Transcribed page text:
-- Opening Marker --

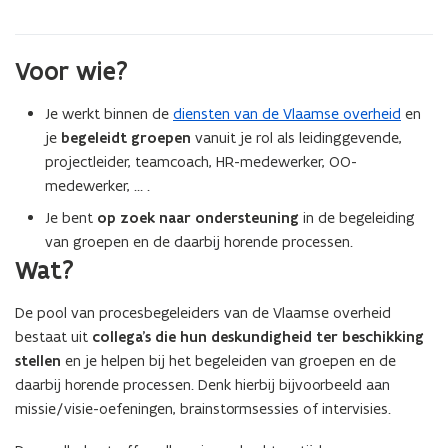
Voor wie?
Je werkt binnen de
diensten van de Vlaamse overheid
en
je
begeleidt groepen
vanuit je rol als leidinggevende,
projectleider, teamcoach, HR-medewerker, OO-
medewerker, … .
Je bent
op zoek naar ondersteuning
in de begeleiding
van groepen en de daarbij horende processen.
Wat?
De pool van procesbegeleiders van de Vlaamse overheid
bestaat uit
collega’s die hun deskundigheid ter beschikking
stellen
en je helpen bij het begeleiden van groepen en de
daarbij horende processen. Denk hierbij bijvoorbeeld aan
missie/visie-oefeningen, brainstormsessies of intervisies.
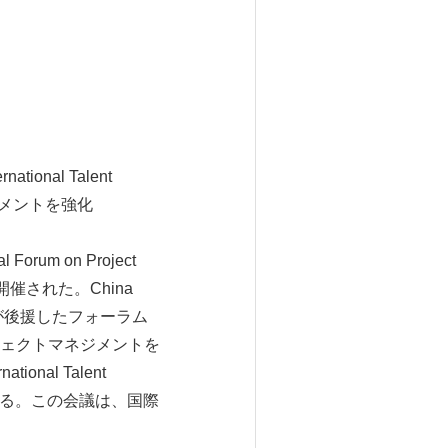
ional Talent
ワーメントを強化
um on Project
erで開催された。China
、PMIが後援したフォーラム
ェクトマネジメントを
nal Talent
ている。この会議は、国際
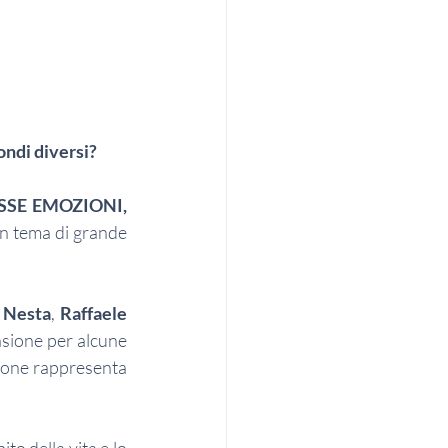
ondi diversi?
SSE EMOZIONI, 
 un tema di grande 
 Nesta
, 
Raffaele 
asione per alcune 
ione rappresenta 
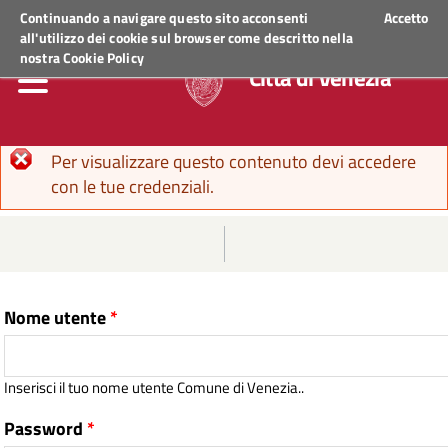
Regione Veneto
ACCEDI AI SERVIZI
Continuando a navigare questo sito acconsenti
Accetto
all'utilizzo dei cookie sul browser come descritto nella
nostra
Cookie Policy
Città di Venezia
Messaggio di errore
Per visualizzare questo contenuto devi accedere
con le tue credenziali.
Nome utente
*
Inserisci il tuo nome utente Comune di Venezia..
Password
*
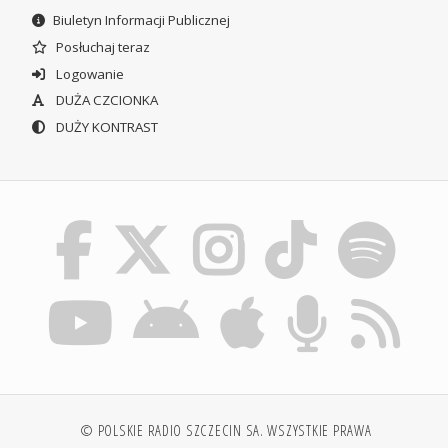
Biuletyn Informacji Publicznej
Posłuchaj teraz
Logowanie
DUŻA CZCIONKA
DUŻY KONTRAST
© POLSKIE RADIO SZCZECIN SA. WSZYSTKIE PRAWA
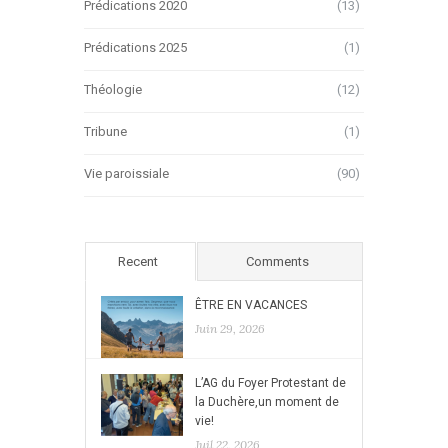
Prédications 2020
(13)
Prédications 2025
(1)
Théologie
(12)
Tribune
(1)
Vie paroissiale
(90)
Recent
Comments
ÊTRE EN VACANCES
Juin 29, 2026
L’AG du Foyer Protestant de
la Duchère,un moment de
vie!
Juil 22, 2026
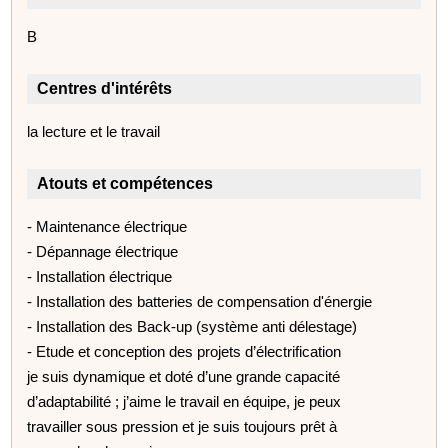
B
Centres d'intérêts
la lecture et le travail
Atouts et compétences
- Maintenance électrique
- Dépannage électrique
- Installation électrique
- Installation des batteries de compensation d'énergie
- Installation des Back-up (système anti délestage)
- Etude et conception des projets d’électrification
je suis dynamique et doté d’une grande capacité
d’adaptabilité ; j’aime le travail en équipe, je peux
travailler sous pression et je suis toujours prêt à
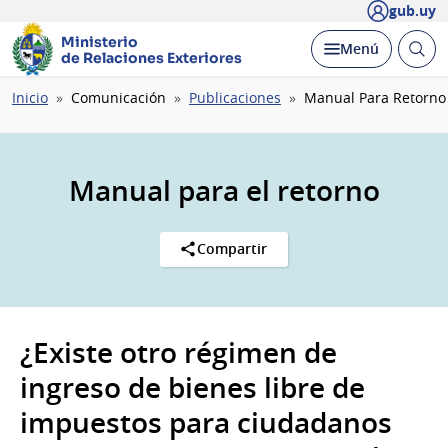
gub.uy
Ministerio
Abrir
Desplegar
Menú
de Relaciones Exteriores
busc
Ruta
Inicio
Comunicación
Publicaciones
Manual Para Retorno
de
navegación
Manual para el retorno
Compartir
¿Existe otro régimen de
ingreso de bienes libre de
impuestos para ciudadanos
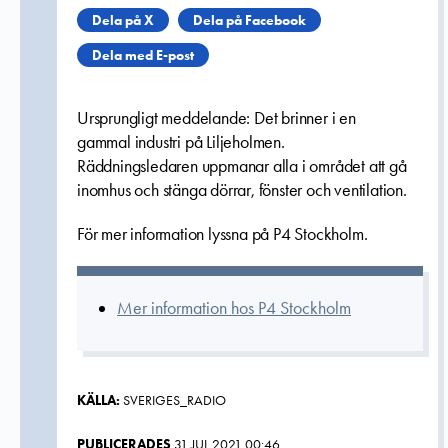
Dela på X
Dela på Facebook
Dela med E-post
Ursprungligt meddelande: Det brinner i en
gammal industri på Liljeholmen.
Räddningsledaren uppmanar alla i området att gå
inomhus och stänga dörrar, fönster och ventilation.
För mer information lyssna på P4 Stockholm.
Mer information hos P4 Stockholm
KÄLLA:
SVERIGES_RADIO
PUBLICERADES
31 JUL 2021 00:46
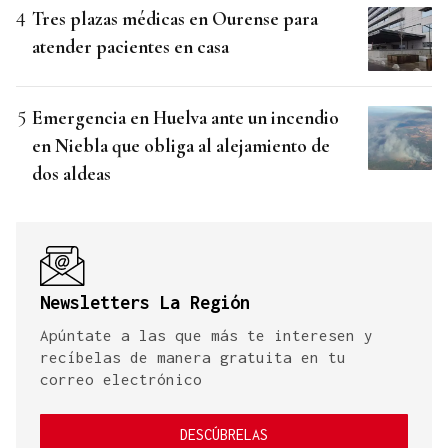
Tres plazas médicas en Ourense para
atender pacientes en casa
Emergencia en Huelva ante un incendio
en Niebla que obliga al alejamiento de
dos aldeas
Newsletters La Región
Apúntate a las que más te interesen y
recíbelas de manera gratuita en tu
correo electrónico
DESCÚBRELAS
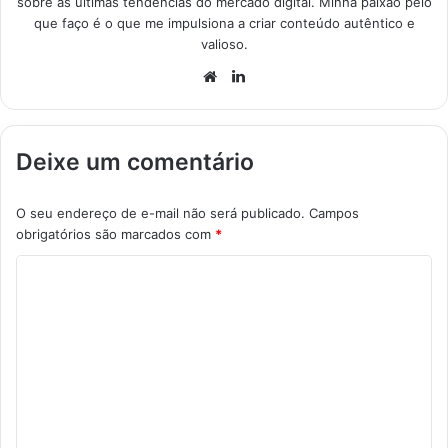
sobre as últimas tendências do mercado digital. Minha paixão pelo
que faço é o que me impulsiona a criar conteúdo autêntico e
valioso.
Website
Linkedin
Deixe um comentário
O seu endereço de e-mail não será publicado.
Campos
obrigatórios são marcados com
*
C
o
m
e
n
t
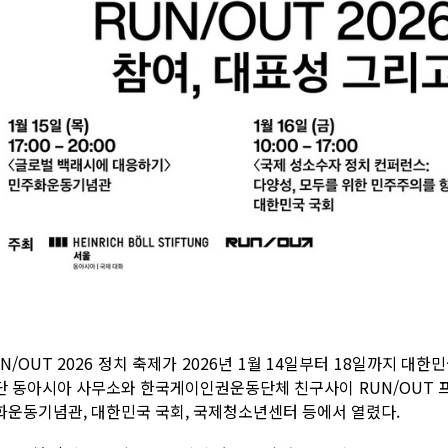
N/OUT 2026 정치 축제가 2026년 1월 14일부터 18일까지 
단 동아시아 사무소와 한국게이인권운동단체 친구사이 RUN/OUT 
화운동기념관, 대한민국 국회, 국제청소년센터 등에서 열렸다.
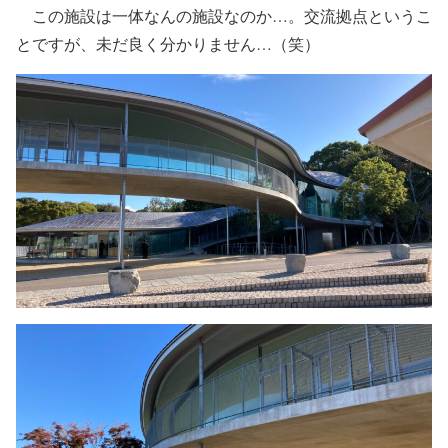
この施設は一体なんの施設なのか…。交流拠点というこ
とですが、未だ良く分かりません…（笑）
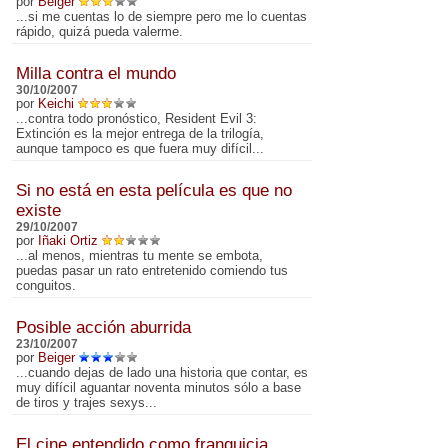
por
Beiger
...si me cuentas lo de siempre pero me lo cuentas
rápido, quizá pueda valerme.
Milla contra el mundo
30/10/2007
por
Keichi
...contra todo pronóstico, Resident Evil 3:
Extinción es la mejor entrega de la trilogía,
aunque tampoco es que fuera muy difícil...
Si no está en esta película es que no
existe
29/10/2007
por
Iñaki Ortiz
...al menos, mientras tu mente se embota,
puedas pasar un rato entretenido comiendo tus
conguitos.
Posible acción aburrida
23/10/2007
por
Beiger
...cuando dejas de lado una historia que contar, es
muy difícil aguantar noventa minutos sólo a base
de tiros y trajes sexys...
El cine entendido como franquicia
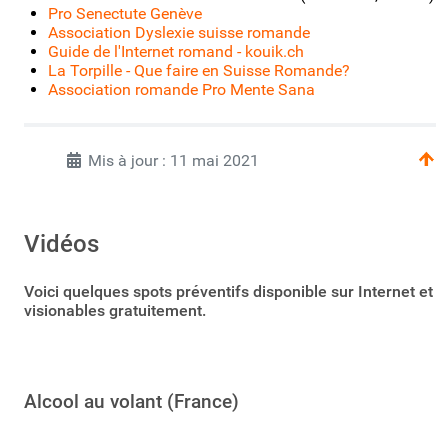
Pro Senectute Genève
Association Dyslexie suisse romande
Guide de l'Internet romand - kouik.ch
La Torpille - Que faire en Suisse Romande?
Association romande Pro Mente Sana
Mis à jour : 11 mai 2021
Vidéos
Voici quelques spots préventifs disponible sur Internet et
visionables gratuitement.
Alcool au volant (France)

-- Closing Marker --

In the data above, duplicate every line from the one containing "N/OUT 2026 정치 축제가 2026년 1월 14일부터 18일까지" down to the one containing "とですが、未だ良く分かりません…（笑）", both included, without any changes. Omit the picture placeholder lines from your output.

WRITTEN ANSWER:
N/OUT 2026 정치 축제가 2026년 1월 14일부터 18일까지 
단 동아시아 사무소와 한국게이인권운동단체 친구사이 RUN/OUT 
화운동기념관, 대한민국 국회, 국제청소년센터 등에서 열렸다.
この施設は一体なんの施設なのか…。交流拠点というこ
とですが、未だ良く分かりません…（笑）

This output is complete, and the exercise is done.